Problem to solve => Every entry must be transcribed exactly as written.

Data for this task =>

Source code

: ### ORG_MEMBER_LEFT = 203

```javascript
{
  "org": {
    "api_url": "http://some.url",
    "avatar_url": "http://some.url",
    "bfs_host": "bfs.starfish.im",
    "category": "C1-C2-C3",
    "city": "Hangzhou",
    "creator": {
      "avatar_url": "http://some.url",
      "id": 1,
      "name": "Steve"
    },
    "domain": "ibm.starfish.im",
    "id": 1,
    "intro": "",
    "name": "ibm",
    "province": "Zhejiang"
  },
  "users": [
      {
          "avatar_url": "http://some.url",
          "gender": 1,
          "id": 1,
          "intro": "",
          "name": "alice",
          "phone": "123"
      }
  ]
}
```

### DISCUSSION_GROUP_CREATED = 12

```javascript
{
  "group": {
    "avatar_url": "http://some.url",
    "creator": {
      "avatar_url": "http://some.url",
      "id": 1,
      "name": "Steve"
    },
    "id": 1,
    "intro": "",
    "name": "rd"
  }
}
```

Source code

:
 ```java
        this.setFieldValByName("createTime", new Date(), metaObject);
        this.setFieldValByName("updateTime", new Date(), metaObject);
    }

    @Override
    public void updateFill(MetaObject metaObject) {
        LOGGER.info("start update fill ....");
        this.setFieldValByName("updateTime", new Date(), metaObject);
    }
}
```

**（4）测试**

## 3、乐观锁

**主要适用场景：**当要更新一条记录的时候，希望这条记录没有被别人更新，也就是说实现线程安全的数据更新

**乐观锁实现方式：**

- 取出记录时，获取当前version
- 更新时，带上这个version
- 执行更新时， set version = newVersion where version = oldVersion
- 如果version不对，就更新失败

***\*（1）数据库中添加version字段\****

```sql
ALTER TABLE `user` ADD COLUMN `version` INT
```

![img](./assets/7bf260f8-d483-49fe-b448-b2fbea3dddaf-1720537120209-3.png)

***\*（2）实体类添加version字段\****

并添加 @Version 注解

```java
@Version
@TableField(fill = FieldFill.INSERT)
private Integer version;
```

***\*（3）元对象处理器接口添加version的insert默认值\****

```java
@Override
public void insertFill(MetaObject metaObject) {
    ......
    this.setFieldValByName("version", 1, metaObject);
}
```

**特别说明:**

Task output =>
Source code

: ### ORG_MEMBER_LEFT = 203

```javascript
{
  "org": {
    "api_url": "http://some.url",
    "avatar_url": "http://some.url",
    "bfs_host": "bfs.starfish.im",
    "category": "C1-C2-C3",
    "city": "Hangzhou",
    "creator": {
      "avatar_url": "http://some.url",
      "id": 1,
      "name": "Steve"
    },
    "domain": "ibm.starfish.im",
    "id": 1,
    "intro": "",
    "name": "ibm",
    "province": "Zhejiang"
  },
  "users": [
      {
          "avatar_url": "http://some.url",
          "gender": 1,
          "id": 1,
          "intro": "",
          "name": "alice",
          "phone": "123"
      }
  ]
}
```

### DISCUSSION_GROUP_CREATED = 12

```javascript
{
  "group": {
    "avatar_url": "http://some.url",
    "creator": {
      "avatar_url": "http://some.url",
      "id": 1,
      "name": "Steve"
    },
    "id": 1,
    "intro": "",
    "name": "rd"
  }
}
```

Source code

:
 ```java
        this.setFieldValByName("createTime", new Date(), metaObject);
        this.setFieldValByName("updateTime", new Date(), metaObject);
    }

    @Override
    public void updateFill(MetaObject metaObject) {
        LOGGER.info("start update fill ....");
        this.setFieldValByName("updateTime", new Date(), metaObject);
    }
}
```

**（4）测试**

## 3、乐观锁

**主要适用场景：**当要更新一条记录的时候，希望这条记录没有被别人更新，也就是说实现线程安全的数据更新

**乐观锁实现方式：**

- 取出记录时，获取当前version
- 更新时，带上这个version
- 执行更新时， set version = newVersion where version = oldVersion
- 如果version不对，就更新失败

***\*（1）数据库中添加version字段\****

```sql
ALTER TABLE `user` ADD COLUMN `version` INT
```

![img](./assets/7bf260f8-d483-49fe-b448-b2fbea3dddaf-1720537120209-3.png)

***\*（2）实体类添加version字段\****

并添加 @Version 注解

```java
@Version
@TableField(fill = FieldFill.INSERT)
private Integer version;
```

***\*（3）元对象处理器接口添加version的insert默认值\****

```java
@Override
public void insertFill(MetaObject metaObject) {
    ......
    this.setFieldValByName("version", 1, metaObject);
}
```

**特别说明:**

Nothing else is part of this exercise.